What this task involves:
Please output exactly the lines below, starting at the line that has "altura de trabalho e capacidade de 230 kg." and ending at the line that has "(合算1/127.9：total 9,596G)", both included; leave out all pictures and include nothing else.

Page images and extracted text:

-------

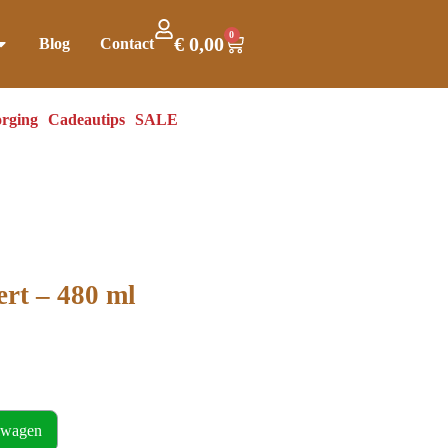
0
€
0,00
Blog
Contact
rging
Cadeautips
SALE
ert – 480 ml
lwagen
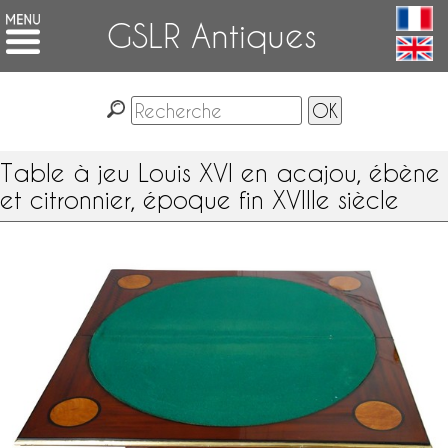
GSLR Antiques
Table à jeu Louis XVI en acajou, ébène
et citronnier, époque fin XVIIIe siècle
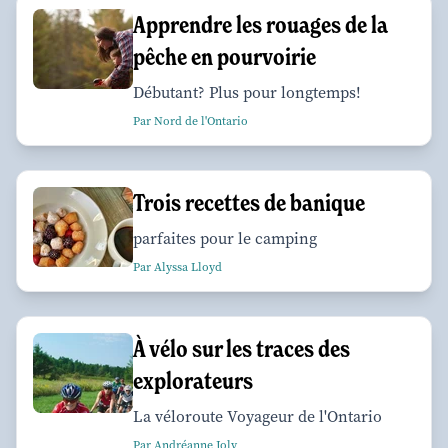
Apprendre les rouages de la
pêche en pourvoirie
Débutant? Plus pour longtemps!
Par Nord de l'Ontario
Trois recettes de banique
parfaites pour le camping
Par Alyssa Lloyd
À vélo sur les traces des
explorateurs
La véloroute Voyageur de l'Ontario
Par Andréanne Joly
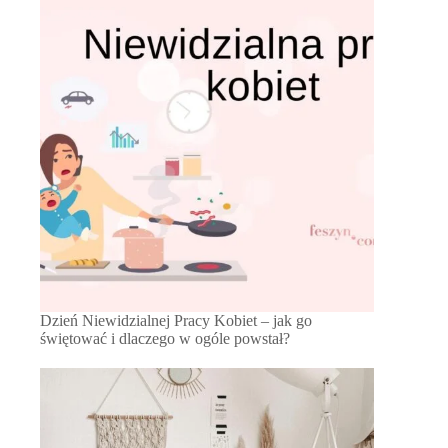
Dzień Niewidzialnej Pracy Kobiet – jak go
świętować i dlaczego w ogóle powstał?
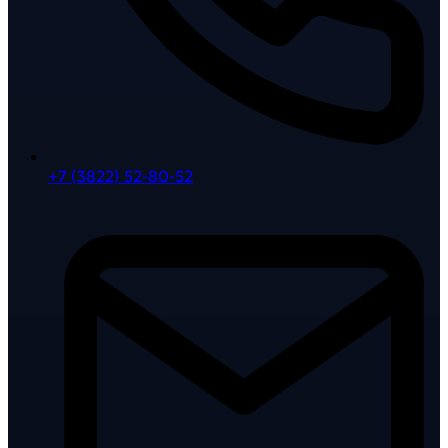
+7 (3822) 52-80-52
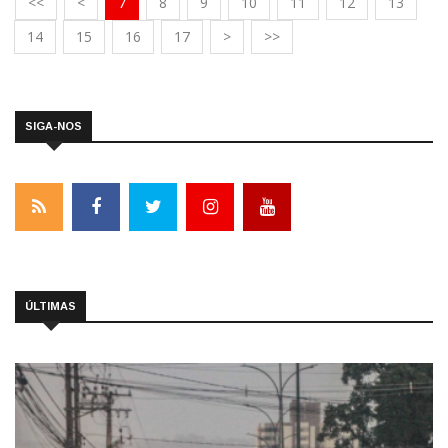
<<
<
7
8
9
10
11
12
13
14
15
16
17
>
>>
SIGA-NOS
ÚLTIMAS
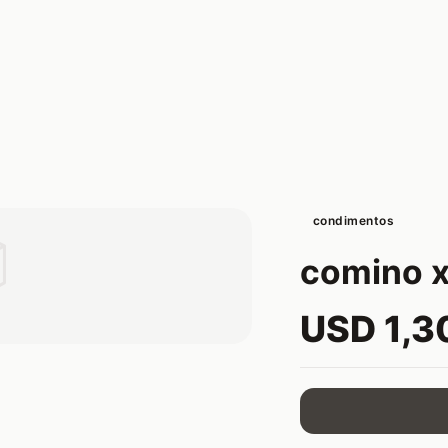
condimentos

comino x
USD 1,3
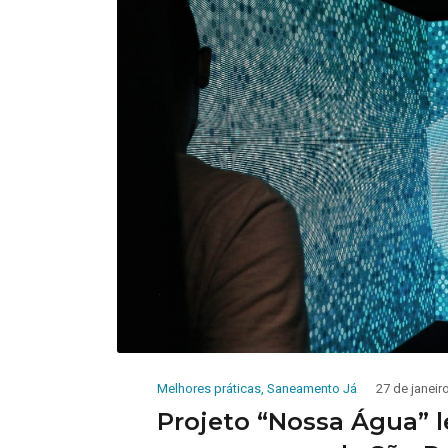
Melhores práticas
,
Saneamento Já
27 de janeir
Projeto “Nossa Água” 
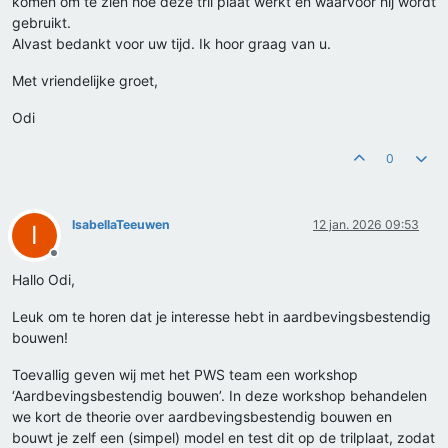
komen om te zien hoe deze tril plaat werkt en waarvoor hij wordt
gebruikt.
Alvast bedankt voor uw tijd. Ik hoor graag van u.
Met vriendelijke groet,
Odi
0
IsabellaTeeuwen
12 jan. 2026 09:53
I
Offline
Hallo Odi,
Leuk om te horen dat je interesse hebt in aardbevingsbestendig
bouwen!
Toevallig geven wij met het PWS team een workshop
‘Aardbevingsbestendig bouwen’. In deze workshop behandelen
we kort de theorie over aardbevingsbestendig bouwen en
bouwt je zelf een (simpel) model en test dit op de trilplaat, zodat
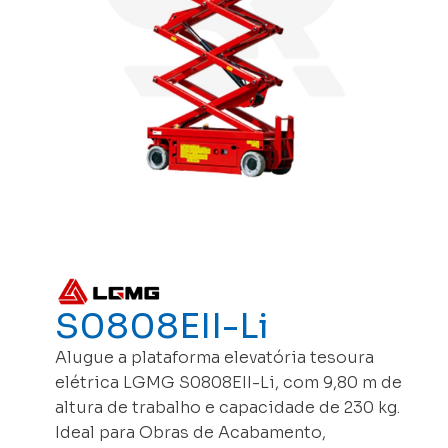
S0808EII-Li
Alugue a plataforma elevatória tesoura
elétrica LGMG S0808EII-Li, com 9,80 m de
altura de trabalho e capacidade de 230 kg.
Ideal para Obras de Acabamento,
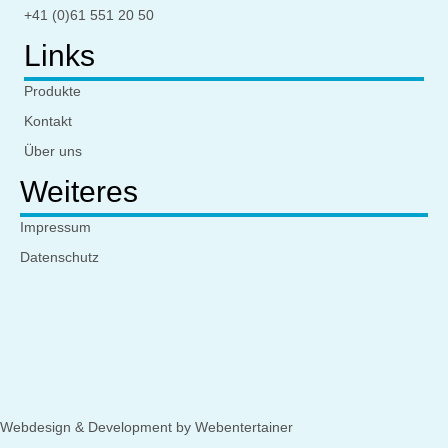
+41 (0)61 551 20 50
Links
Produkte
Kontakt
Über uns
Weiteres
Impressum
Datenschutz
Webdesign & Development by Webentertainer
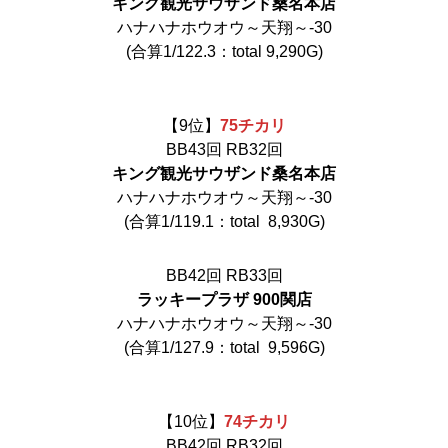
キング観光サウザンド桑名本店
ハナハナホウオウ～天翔～‐30
(合算1/122.3：total 9,290G)
【9位】
75
チ
カリ
BB43回 RB32回
キング観光サウザンド桑名本店
ハナハナホウオウ～天翔～‐30
(合算1/119.1：total 8,930G)
BB42回 RB33回
ラッキープラザ 900関店
ハナハナホウオウ～天翔～‐30
(合算1/127.9：total 9,596G)
【10位】
74
チ
カリ
BB42回 RB32回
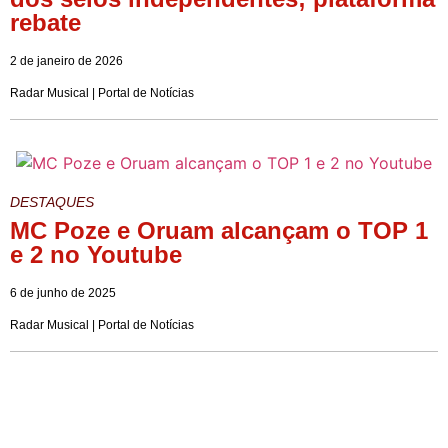
rebate
2 de janeiro de 2026
Radar Musical | Portal de Notícias
DESTAQUES
MC Poze e Oruam alcançam o TOP 1
e 2 no Youtube
6 de junho de 2025
Radar Musical | Portal de Notícias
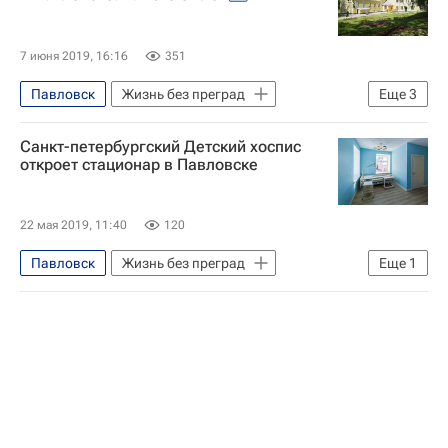
7 июня 2019, 16:16
351
Павловск
Жизнь без преград
Еще
3
Александр Беглов
Санкт-петербургский Детский хоспис
Александр Ткаченко (протоиерей)
откроет стационар в Павловске
Санкт-Петербургский детский хоспис
22 мая 2019, 11:40
120
Павловск
Жизнь без преград
Еще
1
Санкт-Петербургский детский хоспис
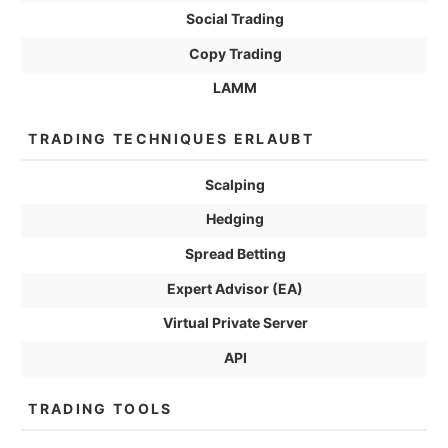
Social Trading
Copy Trading
LAMM
TRADING TECHNIQUES ERLAUBT
Scalping
Hedging
Spread Betting
Expert Advisor (EA)
Virtual Private Server
API
TRADING TOOLS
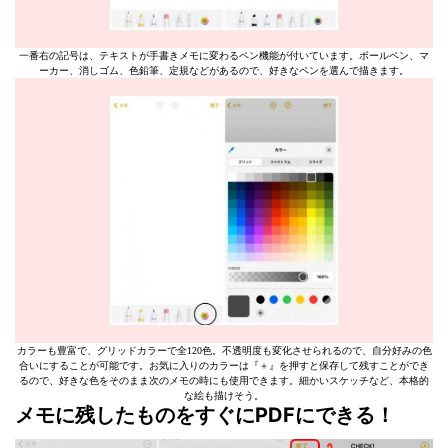
一番右の記号は、テキストが手書きメモに変わるペン機能が付いています。ボールペン、マ
ーカー、消しゴム、色鉛筆、定規などがあるので、好きなペンを選んで描きます。
カラーも豊富で、グリッドカラーで全120色。不透明度も変化させられるので、自分好みの色
合いにすることが可能です。お気に入りのカラーは『＋』を押すと保存して残すことができ
るので、好きな色をそのまま次のメモの時にも使用できます。細かいスケッチなど、本格的
な絵も描けそう。
メモに残したものをすぐにPDFにできる！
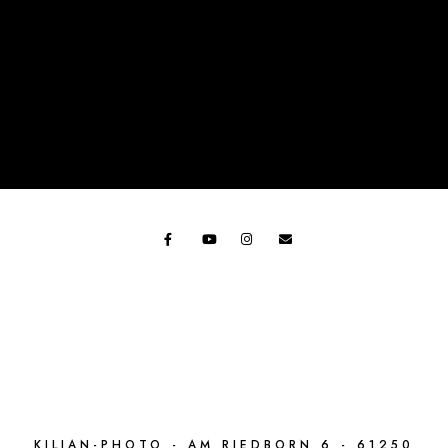
KILIAN-PHOTO - AM RIEDBORN 6 - 61250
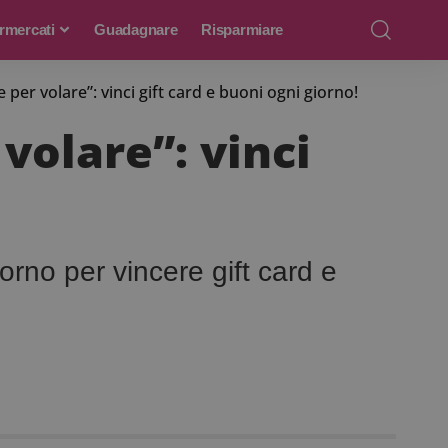
rmercati
Guadagnare
Risparmiare
per volare”: vinci gift card e buoni ogni giorno!
volare”: vinci
orno per vincere gift card e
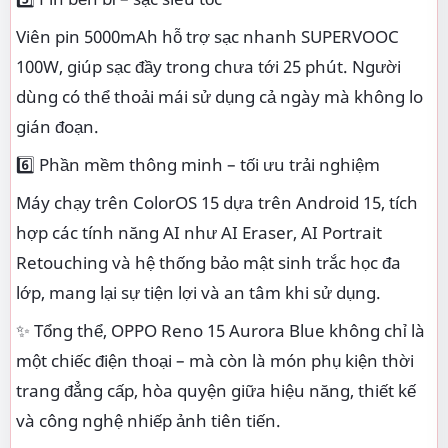
Viên pin 5000mAh hỗ trợ sạc nhanh SUPERVOOC
100W, giúp sạc đầy trong chưa tới 25 phút. Người
dùng có thể thoải mái sử dụng cả ngày mà không lo
gián đoạn.
6️⃣ Phần mềm thông minh – tối ưu trải nghiệm
Máy chạy trên ColorOS 15 dựa trên Android 15, tích
hợp các tính năng AI như AI Eraser, AI Portrait
Retouching và hệ thống bảo mật sinh trắc học đa
lớp, mang lại sự tiện lợi và an tâm khi sử dụng.
✨ Tổng thể, OPPO Reno 15 Aurora Blue không chỉ là
một chiếc điện thoại – mà còn là món phụ kiện thời
trang đẳng cấp, hòa quyện giữa hiệu năng, thiết kế
và công nghệ nhiếp ảnh tiên tiến.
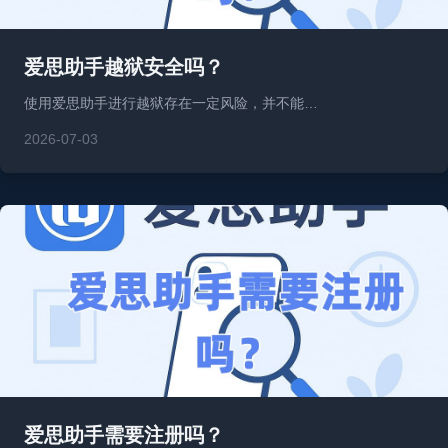
爱思助手越狱安全吗？
使用爱思助手进行越狱存在一定风险，并不能…
2026-07-03
爱思助手需要注册吗？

-------

Written response:
altura de trabalho e capacidade de 230 kg.
Ideal para Obras de Acabamento,
+41 (0)61 551 20 50
Links
Produkte
Kontakt
Über uns
Weiteres
Impressum
Datenschutz
Webdesign & Development by Webentertainer
キング観光サウザンド桑名本店
ハナハナホウオウ～天翔～‐30
(合算1/122.3：total 9,290G)
【9位】
75
チ
カリ
BB43回 RB32回
キング観光サウザンド桑名本店
ハナハナホウオウ～天翔～‐30
(合算1/119.1：total 8,930G)
BB42回 RB33回
ラッキープラザ 900関店
ハナハナホウオウ～天翔～‐30
(合算1/127.9：total 9,596G)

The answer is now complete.